In deze zaak heeft het gerechtshof 's-Hertogenbosch op 5 oktober 2020 uitspraak gedaan in hoger beroep tegen een vonnis van de rechtbank Oost-Brabant. De verdachte was in eerste aanleg veroordeeld voor poging tot doodslag en kreeg een gevangenisstraf van 20 maanden opgelegd. De officier van justitie heeft hoger beroep ingesteld, waarbij een gevangenisstraf van 4 jaren werd geëist. Het hof heeft het vonnis van de rechtbank bevestigd, zowel wat betreft de kwalificatie van de feiten als de opgelegde straf.
De zaak is behandeld in een meervoudige kamer voor strafzaken.

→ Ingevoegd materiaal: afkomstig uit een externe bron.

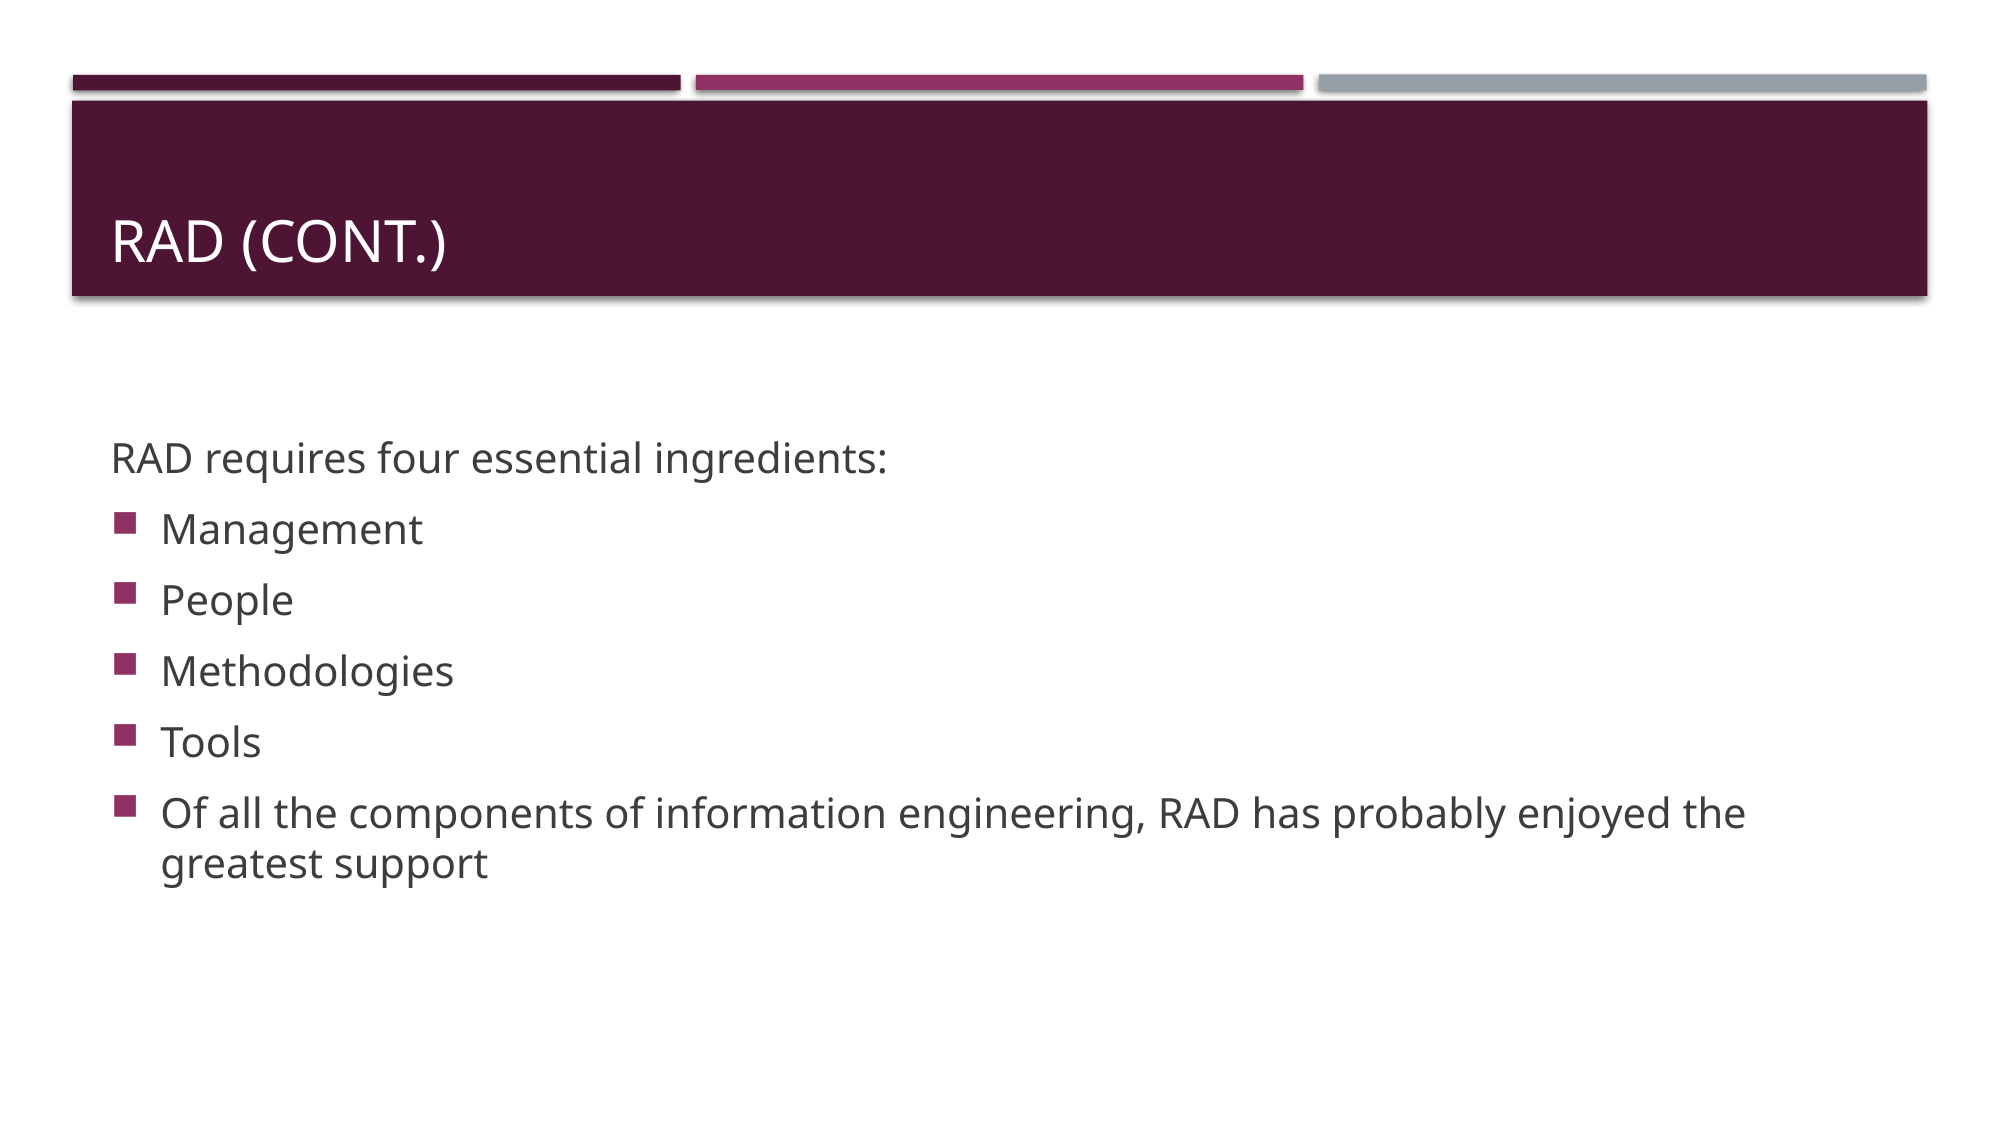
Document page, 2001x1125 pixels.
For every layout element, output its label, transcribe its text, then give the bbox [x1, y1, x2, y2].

title RAD (cont.) [95, 115, 1905, 282]
list RAD requires four essential ingredients: Management People Methodologies Tools Of all the components of information engineering, RAD has probably enjoyed the greatest support [95, 357, 1905, 962]
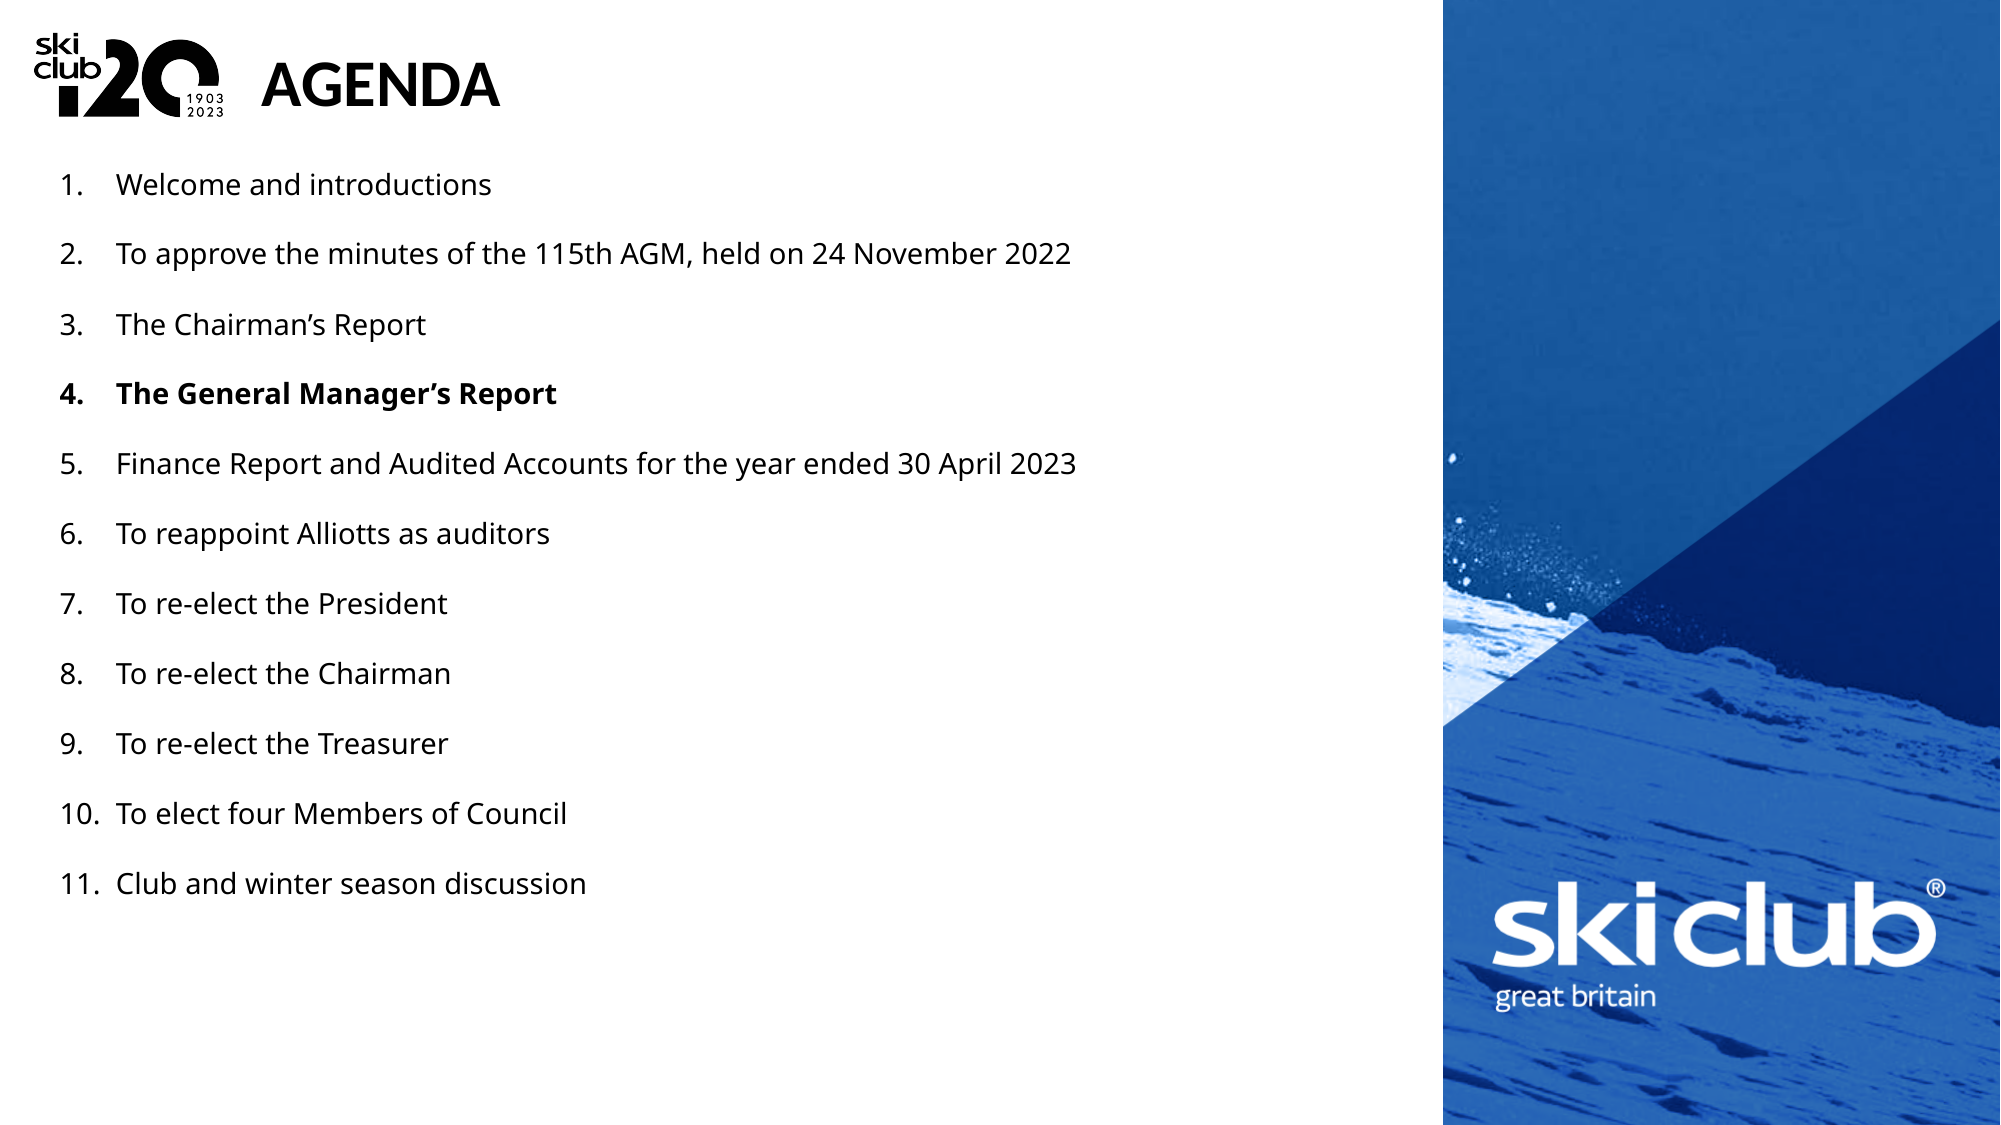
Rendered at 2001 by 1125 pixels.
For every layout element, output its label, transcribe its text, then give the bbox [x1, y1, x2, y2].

picture [13, 14, 247, 141]
picture [1443, 0, 2000, 1125]
text_box AGENDA [247, 32, 1368, 128]
text_box Welcome and introductions To approve the minutes of the 115th AGM, held on 24 November 2022 The Chairman’s Report The General Manager’s Report Finance Report and Audited Accounts for the year ended 30 April 2023 To reappoint Alliotts as auditors To re-elect the President To re-elect the Chairman To re-elect the Treasurer To elect four Members of Council Club and winter season discussion [44, 158, 1423, 908]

Het hof heeft kennisgenomen van de vordering van de advocaat-generaal en de argumenten van de verdediging. De advocaat-generaal heeft gepleit voor bevestiging van het vonnis, maar met een hogere straf. De verdediging heeft betoogd dat de verdachte vrijgesproken moet worden van poging tot moord en dat er een beroep op noodweerexces gedaan kan worden.
Het hof heeft de bewijsvoering en de overwegingen van de rechtbank in zijn beslissing meegenomen. De rechtbank had bij de strafoplegging rekening gehouden met de gewelddadigheid van het feit en de rol van de aangever. Het hof heeft geen aanleiding gezien om een hogere straf op te leggen dan de rechtbank had gedaan. De beslissing is gegrond op de artikelen 45 en 287 van het Wetboek van Strafrecht. Het arrest is uitgesproken in tegenwoordigheid van de griffier, en de rechters Philippart en Baaijens- van Geloven waren buiten staat om het arrest te ondertekenen.